Über das Spannungsverhältnis hat gerade eine von Lilienthals
Absolventinnen, Anna Driftschröer, geforscht. Sie hat sowohl
Journalist*innen interviewt, die von Stiftungen finanziert werden, als auch
Vertreter*innen von Stiftungen. Das Ergebnis ist zwiespältig. Einerseits
hätten die Stiftungsvertreter*innen berichtet, dass sie mit den geförderten
Redaktionen „in einem eher engen Kontakt stehen“. Andererseits hätten die
Journalist*innen allesamt erklärt, „bisher keine Erfahrungen gemacht zu
haben, dass Förderer versuchten, die redaktionellen Inhalte oder die Art
und Weise der Berichterstattung zu beeinflussen oder gar vorzugeben“. Zu
diesem Ergebnis kam auch [8][eine ähnliche Studie in den USA].
Driftschröers Dozent sieht in ihrem Befund eine gewisse Logik. „Die
Augstein-Stiftung käme wohl kaum auf die Idee, Tichys Einblick zu
finanzieren“, sagt Lilienthal, dessen Professur einst selbst von der
Augstein-Stiftung gesponsert wurde. Stiftungen finanzierten vielmehr
Projekte, die zur eigenen Haltung passten. „Und wenn es dann einen Einfluss
gibt, wird das als guter Ratschlag empfunden, nicht als Einmischung.“
## Es bleibt ein Dunkelfeld
Die Sache mit der Brandmauer zwischen Stiftungen und geförderten
Journalist*innen bleibt also ein Dunkelfeld. Unterdessen lobbyiert eine
Allianz aus Stiftungen, stiftungsfinanzierten Projekten und
Journalistenverbänden dafür, dass bald noch mehr Stiftungen den
Journalismus finanzieren. Der Hebel dafür soll eine Gesetzesänderung sein:
Journalismus soll die Möglichkeit bekommen, als gemeinnützig zu gelten.
Dieser Status sei für Stiftungen oft ein hartes Kriterium.

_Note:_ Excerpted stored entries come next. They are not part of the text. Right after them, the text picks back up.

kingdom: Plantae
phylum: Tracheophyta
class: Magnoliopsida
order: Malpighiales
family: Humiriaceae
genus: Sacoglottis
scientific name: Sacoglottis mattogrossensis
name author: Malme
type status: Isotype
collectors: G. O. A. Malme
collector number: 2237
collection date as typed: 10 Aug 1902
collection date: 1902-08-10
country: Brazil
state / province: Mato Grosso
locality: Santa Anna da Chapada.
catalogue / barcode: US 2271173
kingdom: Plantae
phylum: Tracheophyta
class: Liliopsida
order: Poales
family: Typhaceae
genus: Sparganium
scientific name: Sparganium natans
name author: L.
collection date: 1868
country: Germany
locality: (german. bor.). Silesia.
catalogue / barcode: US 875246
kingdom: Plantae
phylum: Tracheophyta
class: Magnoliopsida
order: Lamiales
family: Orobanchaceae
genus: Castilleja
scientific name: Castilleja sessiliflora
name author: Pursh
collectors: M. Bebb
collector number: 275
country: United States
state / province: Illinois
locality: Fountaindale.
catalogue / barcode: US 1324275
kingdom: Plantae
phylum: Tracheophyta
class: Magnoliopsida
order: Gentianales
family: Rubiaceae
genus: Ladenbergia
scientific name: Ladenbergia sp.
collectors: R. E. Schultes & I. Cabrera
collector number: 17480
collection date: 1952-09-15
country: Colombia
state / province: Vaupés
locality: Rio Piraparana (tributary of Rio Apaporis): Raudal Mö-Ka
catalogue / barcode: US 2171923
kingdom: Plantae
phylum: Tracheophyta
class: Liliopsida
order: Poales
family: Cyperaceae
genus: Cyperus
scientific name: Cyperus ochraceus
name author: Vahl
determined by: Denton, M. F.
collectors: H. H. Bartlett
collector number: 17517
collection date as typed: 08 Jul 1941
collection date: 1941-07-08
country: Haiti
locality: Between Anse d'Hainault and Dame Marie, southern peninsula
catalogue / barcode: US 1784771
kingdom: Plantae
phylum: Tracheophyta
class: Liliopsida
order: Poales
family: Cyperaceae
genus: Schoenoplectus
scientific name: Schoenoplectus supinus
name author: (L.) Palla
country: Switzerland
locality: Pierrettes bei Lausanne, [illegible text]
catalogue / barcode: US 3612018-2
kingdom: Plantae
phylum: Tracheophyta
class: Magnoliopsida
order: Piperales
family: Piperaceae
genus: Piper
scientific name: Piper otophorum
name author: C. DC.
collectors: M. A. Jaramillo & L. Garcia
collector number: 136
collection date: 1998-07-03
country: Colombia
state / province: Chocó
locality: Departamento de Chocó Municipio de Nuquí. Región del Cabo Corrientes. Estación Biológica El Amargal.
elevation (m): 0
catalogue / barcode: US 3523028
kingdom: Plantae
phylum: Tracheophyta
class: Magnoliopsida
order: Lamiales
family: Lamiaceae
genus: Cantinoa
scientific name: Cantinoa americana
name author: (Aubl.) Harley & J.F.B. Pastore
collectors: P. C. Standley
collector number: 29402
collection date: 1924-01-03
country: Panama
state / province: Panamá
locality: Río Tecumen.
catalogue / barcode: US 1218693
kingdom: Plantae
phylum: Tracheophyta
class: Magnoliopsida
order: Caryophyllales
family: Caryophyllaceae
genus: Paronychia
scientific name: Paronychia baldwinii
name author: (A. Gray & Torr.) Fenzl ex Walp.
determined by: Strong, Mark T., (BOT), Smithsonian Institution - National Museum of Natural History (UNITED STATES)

„Journalist*innen sollten keine akrobatischen Übungen vollführen müssen,
damit ihre Projekte als gemeinnützig gelten können“, sagt die
Geschäftsführerin der Rudolf-Augstein-Stiftung, Stephanie Reuter. Dabei
gehe es vor allem um Rechtssicherheit: „Gerade Angeboten im Lokalen ist die
Anerkennung über andere Zwecke der Abgabenordnung in der Vergangenheit
versagt geblieben.“Tatsächlich müssen gemeinnützige journalistische
Projekte derzeit mehr als die Hälfte ihrer Umsätze mit Bildungsarbeit
erzielen, damit die Finanzämter ihnen den privilegierten steuerrechtlichen
Status der Gemeinnützigkeit verleihen. Die Journalist*innen des
Recherchebüros Correctiv halten dafür viele Vorträge zu
Informationsfreiheitsgesetzen – Zeit und Energie, die für Recherchen fehlt.
Aber auch Vorkämpferin Reuter sieht bei aller Euphorie das Eigeninteresse
vieler Stiftungen. Journalist*innen seien oft „wichtige Multiplikatoren für
die jeweiligen Stiftungsthemen“ wie Umweltschutz. Ein Ausweg könne der
Einsatz eines „Intermediärs“ sein: Stiftungen zahlten Geld in einen Topf,
dann entscheide ein unabhängiger Dritter, was damit passiert. So könne
„beispielsweise ein Verein wie Netzwerk Recherche als ‚Firewall‘
fungieren“.
Das Netzwerk Recherche (NR) hat sich auch dem Forum angeschlossen, das für
die Gemeinnützigkeit und so letztlich für ein stärkeres Engagement von
Stiftungen im Journalismus kämpft. NR-Projektleiter Thomas Schnedler warnt
aber auch vor einem Risiko der Stiftungsfinanzierung: blinde Flecken in den
Berichten. Ein No-Go sei in jedem Fall eine Kontrolle der Inhalte. Er habe
aber auch „noch nie davon gehört, dass hierzulande Journalist*innen
Stiftern die Berichterstattung vorab vorlegen mussten“.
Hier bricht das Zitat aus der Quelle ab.